Sept 12, 2024 • 5 min Read
Running Indic TTS on Colab: Fast and Easy Text-to-Speech
Learn how to run Indic TTS on Google Colab for fast and easy text-to-speech generation in Indian languages. Get a step-by-step guide to set up and run it smoothly.
Kaushal Choudhary
Technical Writer
What is Indic TTS?
Indic TTS as the name suggests is a non-autoregressive Text-to-Speech model based on Indic Languages. These Indic Languages include Odia, Punjabi, Tamil, Bangla, Gujarati etc. Generally, TTS models are based on English only or some multilingual models which are international languages, giving less importance to Indic Languages. Indic TTS aims to improve regional language proficiency for TTS systems, thus increasing research and development for India based TTS systems. Indic TTS can be used in the national websites, for efficient transliteration of content available. While Indic TTS is excellent for generating regional language speech, solutions like Waves by smallest.ai offer real-time AI voices that are indistinguishable from humans, providing an alternative for developers looking to deliver high-quality voice synthesis.

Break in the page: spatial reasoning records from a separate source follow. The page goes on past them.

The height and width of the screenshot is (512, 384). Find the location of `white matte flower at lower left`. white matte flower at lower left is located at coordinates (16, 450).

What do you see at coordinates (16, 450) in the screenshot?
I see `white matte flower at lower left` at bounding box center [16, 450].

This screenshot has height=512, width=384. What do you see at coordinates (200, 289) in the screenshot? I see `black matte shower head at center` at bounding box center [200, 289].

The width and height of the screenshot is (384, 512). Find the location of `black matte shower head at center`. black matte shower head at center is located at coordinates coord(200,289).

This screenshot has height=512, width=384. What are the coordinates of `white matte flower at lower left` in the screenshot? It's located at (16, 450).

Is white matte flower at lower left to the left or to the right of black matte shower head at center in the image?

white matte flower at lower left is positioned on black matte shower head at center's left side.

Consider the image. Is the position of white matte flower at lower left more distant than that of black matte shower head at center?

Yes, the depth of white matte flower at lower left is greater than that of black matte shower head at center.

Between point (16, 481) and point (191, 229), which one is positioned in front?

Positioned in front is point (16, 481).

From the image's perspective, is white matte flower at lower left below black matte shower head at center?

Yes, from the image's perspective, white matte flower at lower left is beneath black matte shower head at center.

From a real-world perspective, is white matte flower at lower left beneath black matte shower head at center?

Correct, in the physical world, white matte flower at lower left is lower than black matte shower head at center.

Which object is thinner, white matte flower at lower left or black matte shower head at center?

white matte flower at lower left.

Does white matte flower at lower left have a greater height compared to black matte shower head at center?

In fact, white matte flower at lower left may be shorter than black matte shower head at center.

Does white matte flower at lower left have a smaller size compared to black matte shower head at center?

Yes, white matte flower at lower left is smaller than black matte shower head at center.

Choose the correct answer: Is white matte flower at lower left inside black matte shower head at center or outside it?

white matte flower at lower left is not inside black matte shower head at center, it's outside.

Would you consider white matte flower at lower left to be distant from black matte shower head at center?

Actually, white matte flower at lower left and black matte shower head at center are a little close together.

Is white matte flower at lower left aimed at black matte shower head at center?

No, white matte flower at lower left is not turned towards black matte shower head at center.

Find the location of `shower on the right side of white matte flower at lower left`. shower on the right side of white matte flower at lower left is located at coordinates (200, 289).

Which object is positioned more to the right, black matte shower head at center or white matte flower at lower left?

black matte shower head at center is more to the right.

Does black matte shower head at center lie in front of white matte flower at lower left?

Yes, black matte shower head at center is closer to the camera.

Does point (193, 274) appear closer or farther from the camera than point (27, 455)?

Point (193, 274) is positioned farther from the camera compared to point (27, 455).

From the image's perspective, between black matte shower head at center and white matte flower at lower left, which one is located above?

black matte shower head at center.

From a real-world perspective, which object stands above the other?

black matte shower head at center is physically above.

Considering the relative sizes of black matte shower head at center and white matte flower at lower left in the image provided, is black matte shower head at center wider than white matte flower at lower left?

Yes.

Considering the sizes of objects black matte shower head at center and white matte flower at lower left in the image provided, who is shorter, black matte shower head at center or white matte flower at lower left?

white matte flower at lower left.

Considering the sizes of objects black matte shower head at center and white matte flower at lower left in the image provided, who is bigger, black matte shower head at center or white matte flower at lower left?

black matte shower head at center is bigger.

Why is Indic TTS important?
- Accessibility: Enables people with visual impairments or literacy, language challenges to access digital content in their native languages.
- Bridging Language Gaps: Connects businesses, educational institutions, and customer support services with a broader audience by enabling communication in regional languages.
Why Use Google Colab for Indic TTS?
Google Colab offers a cloud-based environment with free access to powerful resources like GPUs, making it an ideal platform for running computationally intensive TTS tasks without needing expensive hardware.
- Free access to GPU: Colab provides free GPU access, boosting inference and testing.
- Ease of setup: Setting up Indic TTS in Colab is straightforward, and the platform supports fast prototyping and deployment.
Setting Up Indic TTS on Google Colab
Prerequisites for Running Indic TTS
You can find the full code here. Before diving into the setup, ensure you meet these basic requirements:
- Basic Python knowledge: You’ll need to know Python to modify or run the scripts.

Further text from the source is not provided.